Install from the package directory:

```bash
python -m pip install .
```

Or install from PyPI:

```bash
python -m pip install ndtbl
```

For development:

```bash
python -m pip install -v -e .[lint,tests]
```

## 🐍 Python API

The core API revolves around `FieldGroup`, `UniformAxis`, `read_group`, and
`write_group`.

```python
import numpy as np

from ndtbl import FieldGroup, UniformAxis, read_group, write_group

group = FieldGroup(
    axes=(UniformAxis(0.0, 1.0, 3), UniformAxis(10.0, 20.0, 2)),
    field_names=("A", "B"),
    values=np.array(
        [
            [[1.0, 10.0], [2.0, 20.0]],
            [[3.0, 30.0], [4.0, 40.0]],
            [[5.0, 50.0], [6.0, 60.0]],
        ],
        dtype=np.float64,
    ),
)

write_group("example.ndtbl", group)

loaded = read_group("example.ndtbl")
print(loaded.field_names)
print(loaded.values[1, 0, :])
```

The `values` array shape is `axis_0 x axis_1 x ... x field`.

## 💻 CLI

The package installs one executable, `ndtbl`, with three subcommands:

- `inspect` prints metadata and a configurable number of sample values
- `query` prints the field values at one point addressed by zero-based indices
- `generate` creates a simple synthetic table with linear fields

Show the top-level help:

```bash
ndtbl --help
```

### `inspect`

Inspect an existing file:

```bash
ndtbl inspect example.ndtbl
```

`inspect` prints an ASCII-art header by default after the file is read
successfully.

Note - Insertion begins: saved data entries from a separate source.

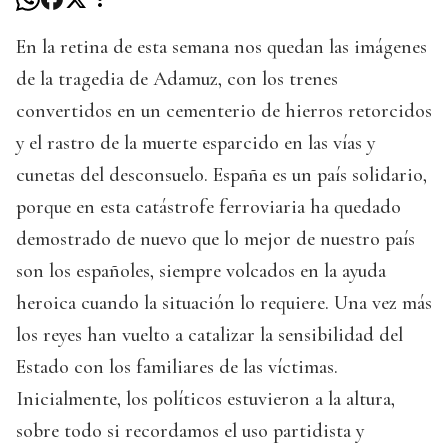
En la retina de esta semana nos quedan las imágenes
de la tragedia de Adamuz, con los trenes
convertidos en un cementerio de hierros retorcidos
y el rastro de la muerte esparcido en las vías y
cunetas del desconsuelo. España es un país solidario,
porque en esta catástrofe ferroviaria ha quedado
demostrado de nuevo que lo mejor de nuestro país
son los españoles, siempre volcados en la ayuda
heroica cuando la situación lo requiere. Una vez más
los reyes han vuelto a catalizar la sensibilidad del
Estado con los familiares de las víctimas.
Inicialmente, los políticos estuvieron a la altura,
sobre todo si recordamos el uso partidista y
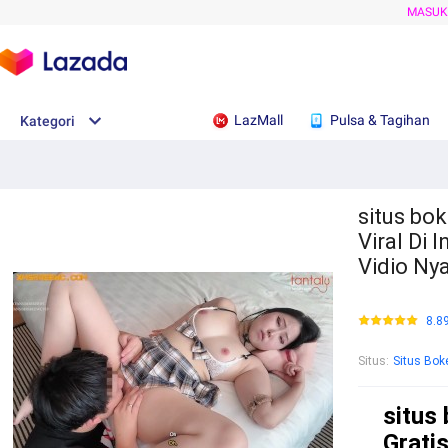
MASU
LazMall
Pulsa & Tagihan
Kategori
situs bok
Viral Di 
Vidio Ny
8.8
Situs
:
Situs Bok
situs
Gratis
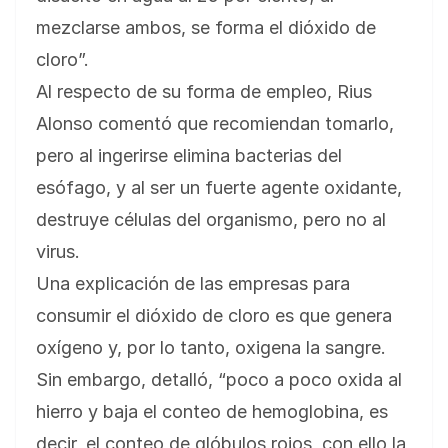
mezclarse ambos, se forma el dióxido de
cloro”.
Al respecto de su forma de empleo, Rius
Alonso comentó que recomiendan tomarlo,
pero al ingerirse elimina bacterias del
esófago, y al ser un fuerte agente oxidante,
destruye células del organismo, pero no al
virus.
Una explicación de las empresas para
consumir el dióxido de cloro es que genera
oxígeno y, por lo tanto, oxigena la sangre.
Sin embargo, detalló, “poco a poco oxida al
hierro y baja el conteo de hemoglobina, es
decir, el conteo de glóbulos rojos, con ello la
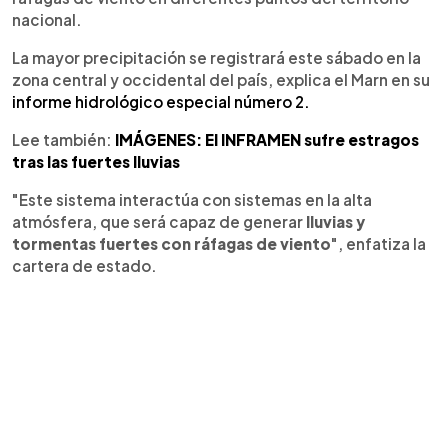
nacional.
La mayor precipitación se registrará este sábado en la
zona central y occidental del país, explica el Marn en su
informe hidrológico especial número 2.
Lee también:
IMÁGENES: El INFRAMEN sufre estragos
tras las fuertes lluvias
"Este sistema interactúa con sistemas en la alta
atmósfera, que será capaz de generar
lluvias y
tormentas fuertes con ráfagas de viento
", enfatiza la
cartera de estado.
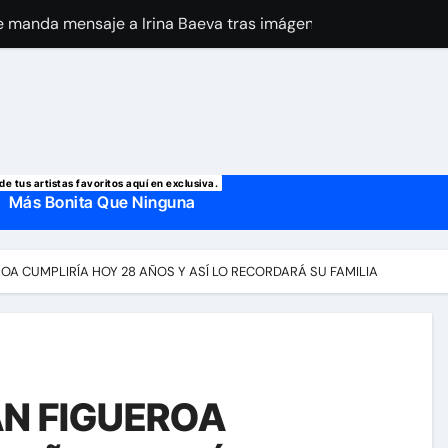
 manda mensaje a Irina Baeva tras imágenes junto a Giovann
o, confirman la muerte de su primer esposo y su actual marido
de tus artistas favoritos aquí en exclusiva.
Más Bonita Que Ninguna
EROA CUMPLIRÍA HOY 28 AÑOS Y ASÍ LO RECORDARÁ SU FAMILIA
ÁN FIGUEROA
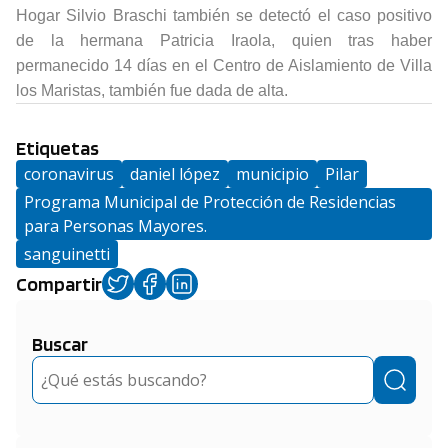
Hogar Silvio Braschi también se detectó el caso positivo
de la hermana Patricia Iraola, quien tras haber
permanecido 14 días en el Centro de Aislamiento de Villa
los Maristas, también fue dada de alta.
Etiquetas
coronavirus
daniel lópez
municipio
Pilar
Programa Municipal de Protección de Residencias
para Personas Mayores.
sanguinetti
Compartir
Buscar
Buscar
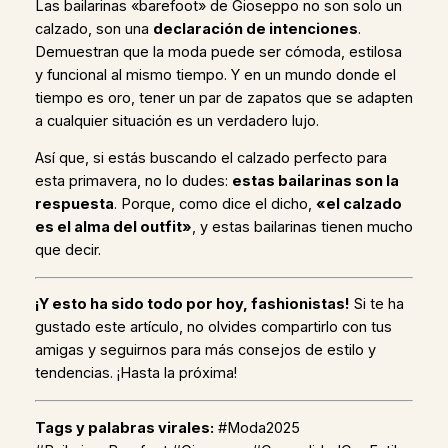
Las bailarinas «barefoot» de Gioseppo no son solo un
calzado, son una
declaración de intenciones
.
Demuestran que la moda puede ser cómoda, estilosa
y funcional al mismo tiempo. Y en un mundo donde el
tiempo es oro, tener un par de zapatos que se adapten
a cualquier situación es un verdadero lujo.
Así que, si estás buscando el calzado perfecto para
esta primavera, no lo dudes:
estas bailarinas son la
respuesta
. Porque, como dice el dicho,
«el calzado
es el alma del outfit»
, y estas bailarinas tienen mucho
que decir.
¡Y esto ha sido todo por hoy, fashionistas!
Si te ha
gustado este artículo, no olvides compartirlo con tus
amigas y seguirnos para más consejos de estilo y
tendencias. ¡Hasta la próxima!
Tags y palabras virales:
#Moda2025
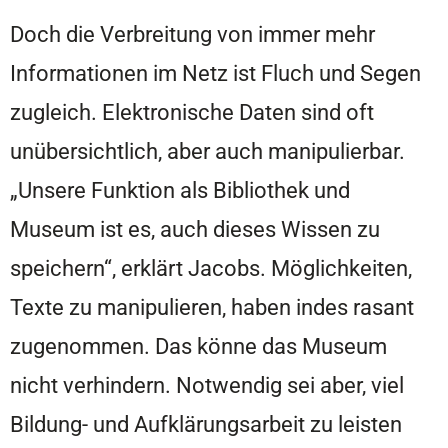
Doch die Verbreitung von immer mehr
Informationen im Netz ist Fluch und Segen
zugleich. Elektronische Daten sind oft
unübersichtlich, aber auch manipulierbar.
„Unsere Funktion als Bibliothek und
Museum ist es, auch dieses Wissen zu
speichern“, erklärt Jacobs. Möglichkeiten,
Texte zu manipulieren, haben indes rasant
zugenommen. Das könne das Museum
nicht verhindern. Notwendig sei aber, viel
Bildung- und Aufklärungsarbeit zu leisten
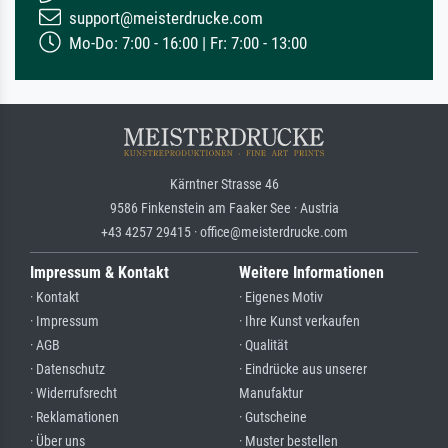
support@meisterdrucke.com
Mo-Do: 7:00 - 16:00 | Fr: 7:00 - 13:00
Kärntner Strasse 46
9586 Finkenstein am Faaker See · Austria
+43 4257 29415 · office@meisterdrucke.com
Impressum & Kontakt
Weitere Informationen
· Kontakt
· Eigenes Motiv
· Impressum
· Ihre Kunst verkaufen
· AGB
· Qualität
· Datenschutz
· Eindrücke aus unserer
· Widerrufsrecht
Manufaktur
· Reklamationen
· Gutscheine
· Über uns
· Muster bestellen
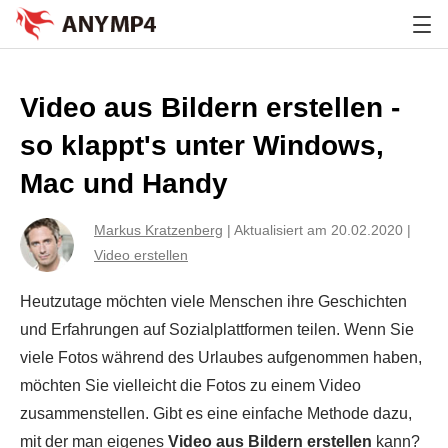
Video aus Bildern erstellen -
so klappt's unter Windows,
Mac und Handy
Markus Kratzenberg
|
Aktualisiert am 20.02.2020
|
Video erstellen
Heutzutage möchten viele Menschen ihre Geschichten
und Erfahrungen auf Sozialplattformen teilen. Wenn Sie
viele Fotos während des Urlaubes aufgenommen haben,
möchten Sie vielleicht die Fotos zu einem Video
zusammenstellen. Gibt es eine einfache Methode dazu,
mit der man eigenes
Video aus Bildern erstellen
kann?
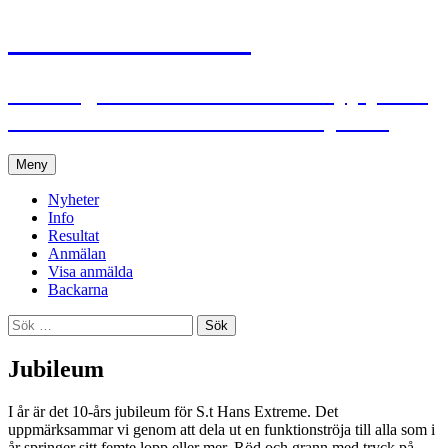
S:t Hans Extreme
Ett roligt och utmanande traillopp på S:t
Hans Backar i Lund den 28 maj 2026
Hoppa
Meny
till
innehåll
Nyheter
Info
Resultat
Anmälan
Visa anmälda
Backarna
Sök
efter:
Jubileum
I år är det 10-års jubileum för S.t Hans Extreme. Det
uppmärksammar vi genom att dela ut en funktionströja till alla som i
år springer sitt femte lopp eller mer. Röd och grann med tryck på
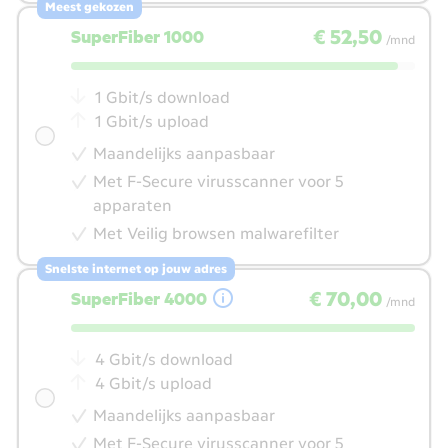
Meest gekozen
€ 52,50
per maand
€ 52,50
SuperFiber 1000
/mnd
1 Gbit/s download
1 Gbit/s upload
Maandelijks aanpasbaar
Met F-Secure virusscanner voor 5
apparaten
Met Veilig browsen malwarefilter
Snelste internet op jouw adres
€ 70,00
per maand
€ 70,00
SuperFiber 4000
/mnd
4 Gbit/s download
4 Gbit/s upload
Maandelijks aanpasbaar
Met F-Secure virusscanner voor 5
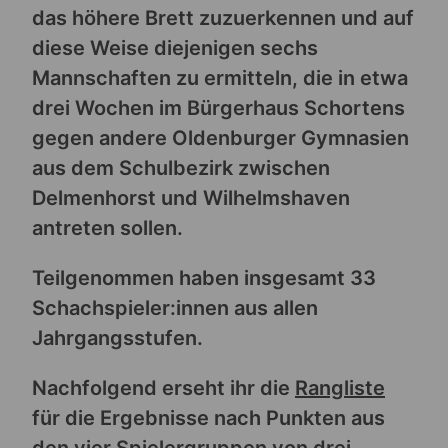
das höhere Brett zuzuerkennen und auf
diese Weise diejenigen sechs
Mannschaften zu ermitteln, die in etwa
drei Wochen im Bürgerhaus Schortens
gegen andere Oldenburger Gymnasien
aus dem Schulbezirk zwischen
Delmenhorst und Wilhelmshaven
antreten sollen.
Teilgenommen haben insgesamt 33
Schachspieler:innen aus allen
Jahrgangsstufen.
Nachfolgend erseht ihr die
Rangliste
für die Ergebnisse nach Punkten aus
den vier Spielergruppen von drei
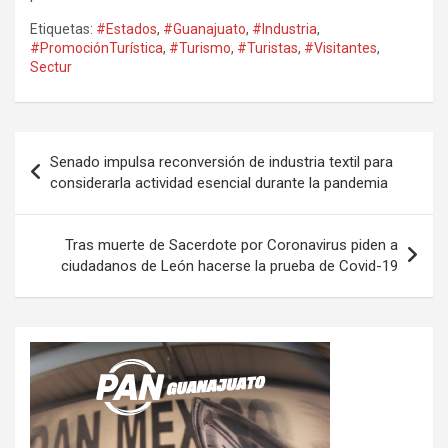
Etiquetas:
#Estados
,
#Guanajuato
,
#Industria
,
#PromociónTurística
,
#Turismo
,
#Turistas
,
#Visitantes
,
Sectur
Navegación
Senado impulsa reconversión de industria textil para
de
considerarla actividad esencial durante la pandemia
entradas
Tras muerte de Sacerdote por Coronavirus piden a
ciudadanos de León hacerse la prueba de Covid-19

Suppress it when needed:

```bash
ndtbl inspect example.ndtbl --no-banner
```

Limit the number of printed sample points:

```bash
ndtbl inspect example.ndtbl --samples 3
```

### `query`

Query one point in the table using zero-based indices in axis order:

```bash
ndtbl query example.ndtbl 1 0
```

Print metadata before the queried values:

```bash
ndtbl query --metadata example.ndtbl 1 0
```

For a 3D table, provide three indices:

```bash
ndtbl query example-3d.ndtbl 1 2 0
```

### `generate`

Generate a small linear table:

```bash
ndtbl generate output.ndtbl \
  --axis 0 1 3 \
  --axis 10 20 2 \
  --field-linear A 1.0 2.0 0.0 \
  --field-linear B 5.0 0.0 -1.0
```

Use `float32` output instead of the default `float64`:

```bash
ndtbl generate output.ndtbl \
  --axis 0 1 3 \
  --field-linear A 1.0 2.0 \
  --dtype float32
```

Raise or lower the generation safety limit:

```bash
ndtbl generate output.ndtbl \
  --axis 0 1 100 \
  --axis 0 1 100 \
  --field-linear A 0.0 1.0 1.0 \
  --max-size-mib 32
```

`--field-linear` expects `NAME OFFSET C0 [C1 ...]`, with one coefficient per
axis in storage order.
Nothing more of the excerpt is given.